What the task asks: Edit the records from their start through the line containing "Севастополь" by replacing "Forums" with "Discussions", leaving everything else unchanged. Return only those lines.

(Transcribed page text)

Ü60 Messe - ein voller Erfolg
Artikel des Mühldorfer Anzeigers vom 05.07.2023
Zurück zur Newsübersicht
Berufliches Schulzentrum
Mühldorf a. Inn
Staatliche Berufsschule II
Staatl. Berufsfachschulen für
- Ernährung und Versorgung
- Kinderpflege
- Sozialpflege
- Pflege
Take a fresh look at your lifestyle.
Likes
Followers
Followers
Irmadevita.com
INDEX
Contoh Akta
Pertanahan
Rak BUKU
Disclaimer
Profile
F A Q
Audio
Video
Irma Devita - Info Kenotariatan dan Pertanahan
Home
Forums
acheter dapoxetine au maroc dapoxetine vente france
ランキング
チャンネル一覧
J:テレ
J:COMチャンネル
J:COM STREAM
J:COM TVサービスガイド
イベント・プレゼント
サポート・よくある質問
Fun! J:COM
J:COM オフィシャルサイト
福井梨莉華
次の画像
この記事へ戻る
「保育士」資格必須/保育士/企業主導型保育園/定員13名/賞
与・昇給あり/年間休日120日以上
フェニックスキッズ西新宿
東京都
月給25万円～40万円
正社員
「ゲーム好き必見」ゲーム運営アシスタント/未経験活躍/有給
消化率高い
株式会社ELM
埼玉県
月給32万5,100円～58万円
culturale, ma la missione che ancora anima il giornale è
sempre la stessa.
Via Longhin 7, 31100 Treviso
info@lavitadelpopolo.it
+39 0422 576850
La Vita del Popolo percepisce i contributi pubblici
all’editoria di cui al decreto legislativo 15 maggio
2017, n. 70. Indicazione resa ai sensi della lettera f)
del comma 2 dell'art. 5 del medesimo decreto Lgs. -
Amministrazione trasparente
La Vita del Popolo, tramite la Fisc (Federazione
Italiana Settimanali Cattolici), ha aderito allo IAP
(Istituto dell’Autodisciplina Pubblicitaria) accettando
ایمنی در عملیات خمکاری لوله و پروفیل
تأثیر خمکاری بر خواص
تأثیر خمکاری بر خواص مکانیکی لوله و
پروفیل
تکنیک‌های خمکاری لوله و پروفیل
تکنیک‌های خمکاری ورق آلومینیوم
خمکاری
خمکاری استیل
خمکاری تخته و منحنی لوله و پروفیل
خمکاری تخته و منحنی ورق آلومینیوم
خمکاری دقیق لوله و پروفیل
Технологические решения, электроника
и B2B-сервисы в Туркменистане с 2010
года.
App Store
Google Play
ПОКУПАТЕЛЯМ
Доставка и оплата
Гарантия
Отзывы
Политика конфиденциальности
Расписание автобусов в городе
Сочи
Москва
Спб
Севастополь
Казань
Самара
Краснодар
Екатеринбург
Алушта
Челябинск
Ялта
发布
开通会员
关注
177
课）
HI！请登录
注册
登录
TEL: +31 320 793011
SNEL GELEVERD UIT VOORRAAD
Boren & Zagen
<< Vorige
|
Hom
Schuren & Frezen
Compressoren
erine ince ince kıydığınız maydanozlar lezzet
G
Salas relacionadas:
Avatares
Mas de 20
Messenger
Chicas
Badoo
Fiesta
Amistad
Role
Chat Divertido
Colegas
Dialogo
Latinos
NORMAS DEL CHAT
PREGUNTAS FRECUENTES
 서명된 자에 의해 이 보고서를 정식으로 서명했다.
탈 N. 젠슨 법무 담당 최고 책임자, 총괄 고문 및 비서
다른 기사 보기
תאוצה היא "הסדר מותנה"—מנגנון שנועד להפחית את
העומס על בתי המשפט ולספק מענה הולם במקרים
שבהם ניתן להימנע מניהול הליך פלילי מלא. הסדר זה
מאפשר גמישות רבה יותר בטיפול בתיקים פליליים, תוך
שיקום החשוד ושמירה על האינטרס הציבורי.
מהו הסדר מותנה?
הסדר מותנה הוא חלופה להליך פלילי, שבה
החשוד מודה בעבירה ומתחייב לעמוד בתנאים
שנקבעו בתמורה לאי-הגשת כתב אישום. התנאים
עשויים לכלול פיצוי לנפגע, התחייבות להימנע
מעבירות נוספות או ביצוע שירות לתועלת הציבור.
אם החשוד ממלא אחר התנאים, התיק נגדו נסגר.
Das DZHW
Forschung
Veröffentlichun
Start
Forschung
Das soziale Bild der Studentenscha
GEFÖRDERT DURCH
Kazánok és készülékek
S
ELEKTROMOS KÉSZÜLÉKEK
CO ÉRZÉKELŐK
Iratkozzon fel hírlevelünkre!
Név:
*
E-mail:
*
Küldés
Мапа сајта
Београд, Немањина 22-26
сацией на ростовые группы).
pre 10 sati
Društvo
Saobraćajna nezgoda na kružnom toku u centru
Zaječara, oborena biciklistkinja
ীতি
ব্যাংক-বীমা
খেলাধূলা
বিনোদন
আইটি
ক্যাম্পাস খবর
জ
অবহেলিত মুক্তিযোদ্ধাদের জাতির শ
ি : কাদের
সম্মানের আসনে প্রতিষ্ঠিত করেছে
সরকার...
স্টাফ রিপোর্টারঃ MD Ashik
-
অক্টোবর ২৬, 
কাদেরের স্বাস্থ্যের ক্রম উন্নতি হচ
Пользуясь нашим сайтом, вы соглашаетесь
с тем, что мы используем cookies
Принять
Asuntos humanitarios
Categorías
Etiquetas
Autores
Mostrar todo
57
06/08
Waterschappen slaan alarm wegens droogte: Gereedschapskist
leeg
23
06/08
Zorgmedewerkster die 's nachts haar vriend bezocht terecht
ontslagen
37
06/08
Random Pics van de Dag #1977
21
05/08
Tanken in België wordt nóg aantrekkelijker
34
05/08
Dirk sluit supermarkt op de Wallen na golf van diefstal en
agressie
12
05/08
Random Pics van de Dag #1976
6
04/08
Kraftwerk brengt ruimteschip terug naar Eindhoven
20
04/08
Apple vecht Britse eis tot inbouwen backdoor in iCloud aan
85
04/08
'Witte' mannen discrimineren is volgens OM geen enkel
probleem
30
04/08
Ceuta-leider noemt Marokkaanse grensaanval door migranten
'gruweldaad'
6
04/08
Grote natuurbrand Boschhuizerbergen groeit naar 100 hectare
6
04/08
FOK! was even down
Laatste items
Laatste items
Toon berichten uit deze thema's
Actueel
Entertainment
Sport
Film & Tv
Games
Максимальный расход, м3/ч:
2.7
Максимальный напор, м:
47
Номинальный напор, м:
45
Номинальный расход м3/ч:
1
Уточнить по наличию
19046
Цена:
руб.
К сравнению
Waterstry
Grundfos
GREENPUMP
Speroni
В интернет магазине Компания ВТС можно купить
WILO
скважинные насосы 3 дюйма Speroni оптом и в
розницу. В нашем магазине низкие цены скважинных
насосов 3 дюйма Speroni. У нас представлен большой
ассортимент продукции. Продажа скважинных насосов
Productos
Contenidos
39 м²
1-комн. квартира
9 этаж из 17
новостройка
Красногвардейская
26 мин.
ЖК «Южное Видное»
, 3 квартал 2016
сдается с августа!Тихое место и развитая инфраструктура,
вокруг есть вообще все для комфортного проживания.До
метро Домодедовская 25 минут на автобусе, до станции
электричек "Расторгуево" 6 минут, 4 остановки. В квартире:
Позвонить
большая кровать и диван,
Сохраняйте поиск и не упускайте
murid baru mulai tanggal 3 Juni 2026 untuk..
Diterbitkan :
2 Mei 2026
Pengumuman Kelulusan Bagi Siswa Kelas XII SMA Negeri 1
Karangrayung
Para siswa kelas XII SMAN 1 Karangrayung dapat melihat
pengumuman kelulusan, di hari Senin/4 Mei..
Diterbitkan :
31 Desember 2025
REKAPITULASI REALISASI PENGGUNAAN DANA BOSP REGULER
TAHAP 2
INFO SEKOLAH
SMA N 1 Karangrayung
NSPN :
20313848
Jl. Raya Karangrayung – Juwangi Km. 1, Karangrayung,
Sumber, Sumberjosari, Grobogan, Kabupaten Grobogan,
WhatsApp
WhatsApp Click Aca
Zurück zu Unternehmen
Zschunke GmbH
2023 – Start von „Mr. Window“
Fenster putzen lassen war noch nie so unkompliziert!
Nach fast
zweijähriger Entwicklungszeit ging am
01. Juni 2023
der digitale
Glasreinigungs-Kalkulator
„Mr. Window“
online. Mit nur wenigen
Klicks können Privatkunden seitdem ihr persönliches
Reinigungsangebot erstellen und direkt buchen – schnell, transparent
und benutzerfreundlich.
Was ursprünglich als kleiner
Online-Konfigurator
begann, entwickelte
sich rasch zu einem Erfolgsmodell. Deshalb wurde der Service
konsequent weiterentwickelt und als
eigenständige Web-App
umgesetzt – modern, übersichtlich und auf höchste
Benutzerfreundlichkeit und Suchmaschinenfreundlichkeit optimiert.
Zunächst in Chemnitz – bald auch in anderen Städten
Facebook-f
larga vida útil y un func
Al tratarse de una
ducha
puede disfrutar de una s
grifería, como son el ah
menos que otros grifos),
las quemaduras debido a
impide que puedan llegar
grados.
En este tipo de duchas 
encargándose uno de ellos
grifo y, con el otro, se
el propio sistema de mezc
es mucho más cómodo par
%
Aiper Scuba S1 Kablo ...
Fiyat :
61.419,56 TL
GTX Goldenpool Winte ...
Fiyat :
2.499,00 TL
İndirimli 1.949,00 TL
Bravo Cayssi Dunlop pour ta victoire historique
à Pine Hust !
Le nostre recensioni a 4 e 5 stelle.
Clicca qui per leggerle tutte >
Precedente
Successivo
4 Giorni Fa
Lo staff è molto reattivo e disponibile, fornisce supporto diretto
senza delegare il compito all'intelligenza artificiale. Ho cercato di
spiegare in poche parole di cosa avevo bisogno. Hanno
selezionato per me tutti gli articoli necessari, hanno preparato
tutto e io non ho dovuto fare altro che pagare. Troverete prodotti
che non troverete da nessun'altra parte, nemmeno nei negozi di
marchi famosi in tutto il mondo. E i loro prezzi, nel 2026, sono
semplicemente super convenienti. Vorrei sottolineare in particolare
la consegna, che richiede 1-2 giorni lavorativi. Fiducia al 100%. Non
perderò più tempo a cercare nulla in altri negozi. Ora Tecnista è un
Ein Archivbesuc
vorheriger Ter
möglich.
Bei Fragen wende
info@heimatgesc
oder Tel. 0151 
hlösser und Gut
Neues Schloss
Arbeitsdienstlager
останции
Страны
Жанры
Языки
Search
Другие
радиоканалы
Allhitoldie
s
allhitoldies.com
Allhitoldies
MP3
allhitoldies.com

Answer for this exercise:
Ü60 Messe - ein voller Erfolg
Artikel des Mühldorfer Anzeigers vom 05.07.2023
Zurück zur Newsübersicht
Berufliches Schulzentrum
Mühldorf a. Inn
Staatliche Berufsschule II
Staatl. Berufsfachschulen für
- Ernährung und Versorgung
- Kinderpflege
- Sozialpflege
- Pflege
Take a fresh look at your lifestyle.
Likes
Followers
Followers
Irmadevita.com
INDEX
Contoh Akta
Pertanahan
Rak BUKU
Disclaimer
Profile
F A Q
Audio
Video
Irma Devita - Info Kenotariatan dan Pertanahan
Home
Discussions
acheter dapoxetine au maroc dapoxetine vente france
ランキング
チャンネル一覧
J:テレ
J:COMチャンネル
J:COM STREAM
J:COM TVサービスガイド
イベント・プレゼント
サポート・よくある質問
Fun! J:COM
J:COM オフィシャルサイト
福井梨莉華
次の画像
この記事へ戻る
「保育士」資格必須/保育士/企業主導型保育園/定員13名/賞
与・昇給あり/年間休日120日以上
フェニックスキッズ西新宿
東京都
月給25万円～40万円
正社員
「ゲーム好き必見」ゲーム運営アシスタント/未経験活躍/有給
消化率高い
株式会社ELM
埼玉県
月給32万5,100円～58万円
culturale, ma la missione che ancora anima il giornale è
sempre la stessa.
Via Longhin 7, 31100 Treviso
info@lavitadelpopolo.it
+39 0422 576850
La Vita del Popolo percepisce i contributi pubblici
all’editoria di cui al decreto legislativo 15 maggio
2017, n. 70. Indicazione resa ai sensi della lettera f)
del comma 2 dell'art. 5 del medesimo decreto Lgs. -
Amministrazione trasparente
La Vita del Popolo, tramite la Fisc (Federazione
Italiana Settimanali Cattolici), ha aderito allo IAP
(Istituto dell’Autodisciplina Pubblicitaria) accettando
ایمنی در عملیات خمکاری لوله و پروفیل
تأثیر خمکاری بر خواص
تأثیر خمکاری بر خواص مکانیکی لوله و
پروفیل
تکنیک‌های خمکاری لوله و پروفیل
تکنیک‌های خمکاری ورق آلومینیوم
خمکاری
خمکاری استیل
خمکاری تخته و منحنی لوله و پروفیل
خمکاری تخته و منحنی ورق آلومینیوم
خمکاری دقیق لوله و پروفیل
Технологические решения, электроника
и B2B-сервисы в Туркменистане с 2010
года.
App Store
Google Play
ПОКУПАТЕЛЯМ
Доставка и оплата
Гарантия
Отзывы
Политика конфиденциальности
Расписание автобусов в городе
Сочи
Москва
Спб
Севастополь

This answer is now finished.